Figure 3: Change in global surface temperature over the last five centuries, determined by measurements in boreholes (red line), the shading shows the margin of uncertainty, the moving five-year mean temperature based on instrumental measurements (HadCRUT data set of the University of East Anglia); Source: Huang et al. 2000

Another method for determining the average temperatures of earlier times is using stalagmites. These mineral formations are formed by groundwater within underground caves. Since, depending on the temperature, they form layers of different thickness every year, the thickness of these layers can be used as a climate proxy. A reconstruction of the temperatures in the northern hemisphere from stalagmites shows - even if the margins of uncertainty (gray areas) are large - that temperatures in the late 20th century exceed the maximum estimates of the last 500 years (Smith et al. 2006).

Figure 4: Temperature reconstruction of the northern hemisphere from cave minerals (thick black line), shown with 2 times the standard deviation (shaded area) compared to other proxy reconstructions and instrumental measurements; Source: Smith et al. 2006

Historical records of the dimensions of glaciers can also be used as a temperature archive. As the number of observed glaciers decreases towards the past, the uncertainty increases accordingly. Nonetheless, surpass how Figure 5 shows that the temperatures determined with this method in the last decades are not only the reconstructed temperatures of the last 400 years, but also the upper edge of the uncertainty range.

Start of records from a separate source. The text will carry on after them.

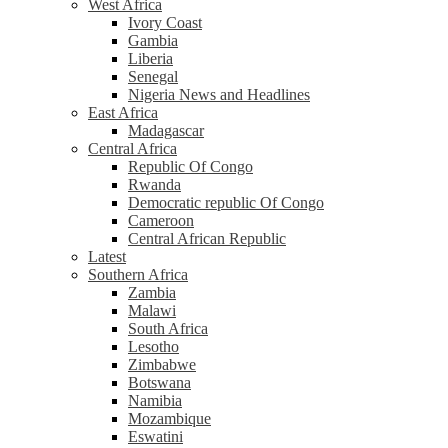
West Africa
Ivory Coast
Gambia
Liberia
Senegal
Nigeria News and Headlines
East Africa
Madagascar
Central Africa
Republic Of Congo
Rwanda
Democratic republic Of Congo
Cameroon
Central African Republic
Latest
Southern Africa
Zambia
Malawi
South Africa
Lesotho
Zimbabwe
Botswana
Namibia
Mozambique
Eswatini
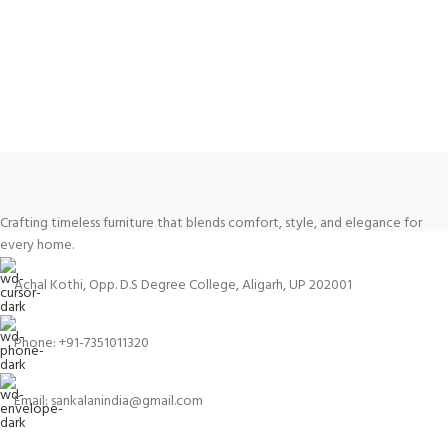
Crafting timeless furniture that blends comfort, style, and elegance for
every home.
Achal Kothi, Opp. D.S Degree College, Aligarh, UP 202001
Phone: +91-7351011320
Email: sankalanindia@gmail.com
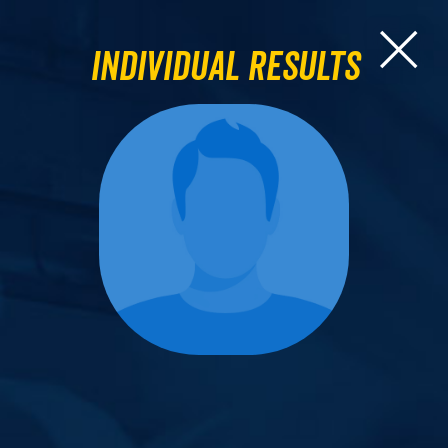
Individual Results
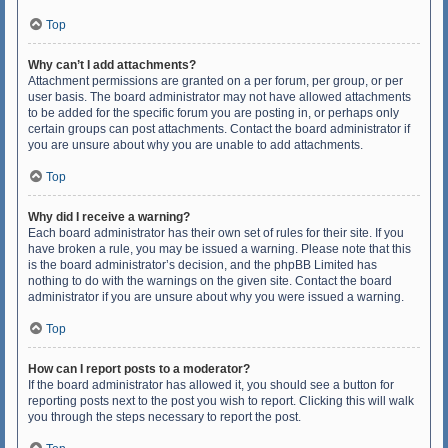
Top
Why can’t I add attachments?
Attachment permissions are granted on a per forum, per group, or per
user basis. The board administrator may not have allowed attachments
to be added for the specific forum you are posting in, or perhaps only
certain groups can post attachments. Contact the board administrator if
you are unsure about why you are unable to add attachments.
Top
Why did I receive a warning?
Each board administrator has their own set of rules for their site. If you
have broken a rule, you may be issued a warning. Please note that this
is the board administrator’s decision, and the phpBB Limited has
nothing to do with the warnings on the given site. Contact the board
administrator if you are unsure about why you were issued a warning.
Top
How can I report posts to a moderator?
If the board administrator has allowed it, you should see a button for
reporting posts next to the post you wish to report. Clicking this will walk
you through the steps necessary to report the post.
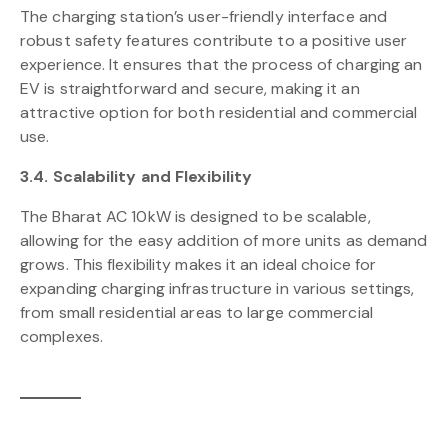
The charging station’s user-friendly interface and
robust safety features contribute to a positive user
experience. It ensures that the process of charging an
EV is straightforward and secure, making it an
attractive option for both residential and commercial
use.
3.4. Scalability and Flexibility
The Bharat AC 10kW is designed to be scalable,
allowing for the easy addition of more units as demand
grows. This flexibility makes it an ideal choice for
expanding charging infrastructure in various settings,
from small residential areas to large commercial
complexes.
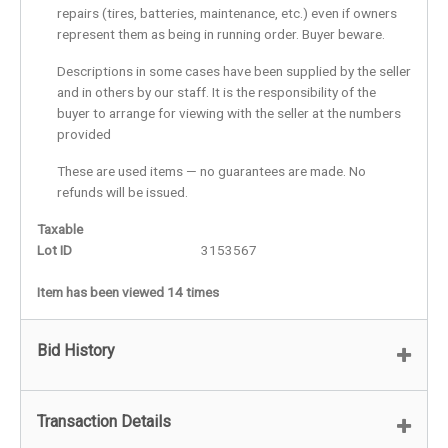
repairs (tires, batteries, maintenance, etc.) even if owners
represent them as being in running order. Buyer beware.
Descriptions in some cases have been supplied by the seller
and in others by our staff. It is the responsibility of the
buyer to arrange for viewing with the seller at the numbers
provided
These are used items — no guarantees are made. No
refunds will be issued.
Taxable
Lot ID
3153567
Item has been viewed 14 times
Bid History
Transaction Details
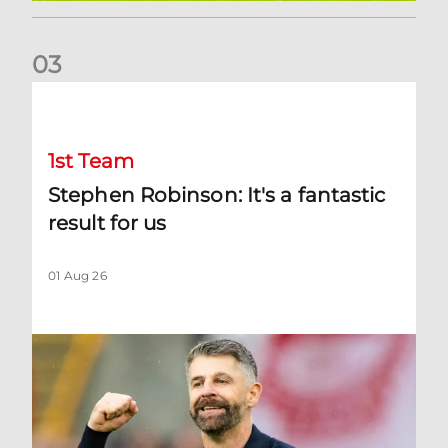
0
3
Stephen Robinson: It's a fantastic result for us
1st Team
Stephen Robinson: It's a fantastic
result for us
01 Aug 26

Figure 5: Global mean temperature calculated from glacier lengths. The red vertical lines show the uncertainty. Source: Oerlemans 2005

The examples mentioned only go back around 500 years and therefore do not cover the so-called Medieval Warm Period. But if you look at all the climate practices from ice cores, corals, lake sediments, glaciers, boreholes and stalagmites, it is possible to reconstruct the temperatures in the northern hemisphere relatively reliably over the past 1300 years (Mann et al. 2008). The result shows Figure 6: Temperatures over the past few decades have exceeded the maximum estimates based on proxies (including uncertainties) for the past 1,300 years. If data from tree rings are included, then this statement can even be made for the past 1700 years.

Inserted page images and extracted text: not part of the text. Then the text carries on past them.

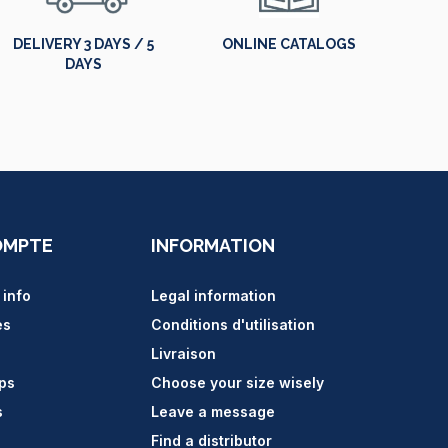
DELIVERY 3 DAYS / 5
ONLINE CATALOGS
DAYS
OMPTE
INFORMATION
 info
Legal information
es
Conditions d'utilisation
Livraison
ips
Choose your size wisely
s
Leave a message
Find a distributor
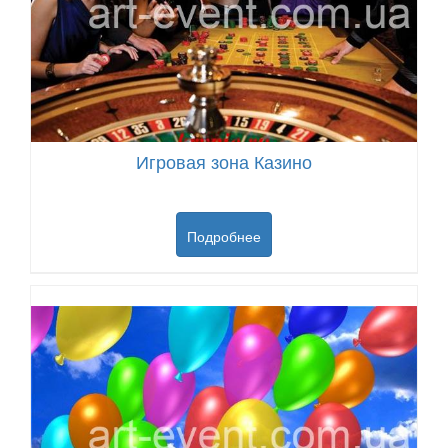
Игровая зона Казино
Подробнее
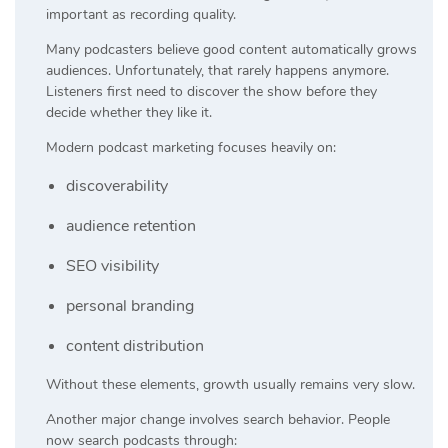
important as recording quality.
Many podcasters believe good content automatically grows
audiences. Unfortunately, that rarely happens anymore.
Listeners first need to discover the show before they
decide whether they like it.
Modern podcast marketing focuses heavily on:
discoverability
audience retention
SEO visibility
personal branding
content distribution
Without these elements, growth usually remains very slow.
Another major change involves search behavior. People
now search podcasts through:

Figure 6: Composite display of temperature reconstructions for the northern hemisphere (land and land + ocean temperatures), the shaded areas show the values ​​that are correct with 95 percent certainty; Source: Mann et al. 2008

Paleoclimatology uses a wide range of proxies and methods to calculate historical temperatures. This allows an independent confirmation of the original Mann study: Even if - as science now knows - the "shaft" of the "hockey stick" is less smooth than initially thought, its blade protrudes significantly beyond it. So the most recent decades are almost certainly the warmest of the last millennium.